Le concours de photo Weather Photographer of the Year 2020 a récompensé les meilleures photographies représentant le temps, le climat dans son sens large. Des images fortes qui témoignent de phénomènes météorologiques fascinants, mais aussi de l’impact du changement climatique.

Ce concours, organisé par le Royal Meteorological Society en association avec AccuWeather, a dévoilé les grands gagnants en octobre dernier, sélectionnés parmi plus de 7700 participations.

Le grand prix a été remis au photographe new-yorkais Rudolf Sulgan pour sa photo « Blizzard » de 2018. L’image montre des gens luttant contre le blizzard sur le pont de Brooklyn pour aller visiter les monuments de la ville.
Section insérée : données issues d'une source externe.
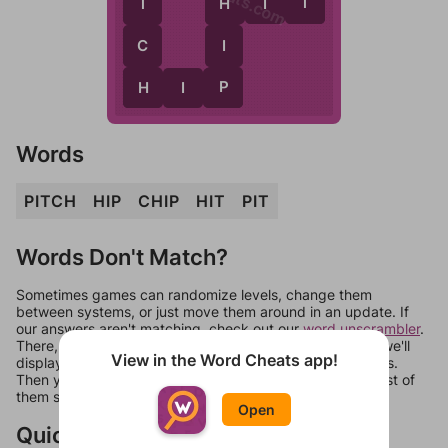
T
T
H
I
T
H
C
I
H
P
H
I
P
Words
PITCH
HIP
CHIP
HIT
PIT
Words Don't Match?
Sometimes games can randomize levels, change them
between systems, or just move them around in an update. If
our answers aren't matching, check out our
word unscrambler
.
There, you can tell us what letters are on your level and we'll
View in the Word Cheats app!
display a list of words that can be made with those letters.
Then you can just try them all. If they're not answers, most of
them should at least be bonus words.
Open
Quick Links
Au-delà de la photographie en elle-même, le photographe espère jouer un petit rôle dans la lutte contre le réchauffement climatique. En effet, ce phénomène d’une rare violence est l’un des conséquence de El Niño, dont les effets pourraient être accentuées par le dérèglement du climat.

© Rudolf Sulgan / Blizzard

Le prix du jeune photographe de l’année a été remis à la russe Kolesnik Stephanie Sergeevna pour sa photo intitulée « Frozen Life » qui montre une feuille gelée dans la glace. Elle décrit sa photo de façon figurative comme une impression de l’été dans l’hiver, comme la vie gelée, la vie qui a dû s’arrêter pour cette feuille l’hiver venu.

© Kolesnik Stephanie Sergeevna / Frozen Life

Le prix du public a quant à lui été attribué au sibérien Alexey Trofimov pour son image « Baikal Treasure » qui montre des blocs de glace d’un bleu vibrant hors du lac Baikal, plus grand lac d’eau douce au monde. Selon le Royal Meteorological Society, les blocs de glace géants seraient le résultat du gel inégal du lac.

Alexey Trofimov / Baikal Treasure

Nous vous invitons à aller voir les autres images mises en avant sur le site du concours. Toutes sont accompagnées par l’histoire de la photo, mais aussi par une légende météo instructive, adaptée à chaque image. À l’heure où le réchauffement climatique est au cœur de l’actualité, ces images sont nécessaires. Elles permettent de témoigner du climat actuel, d’en montrer sa beauté, mais aussi l’impact néfaste du réchauffement sur les écosystèmes.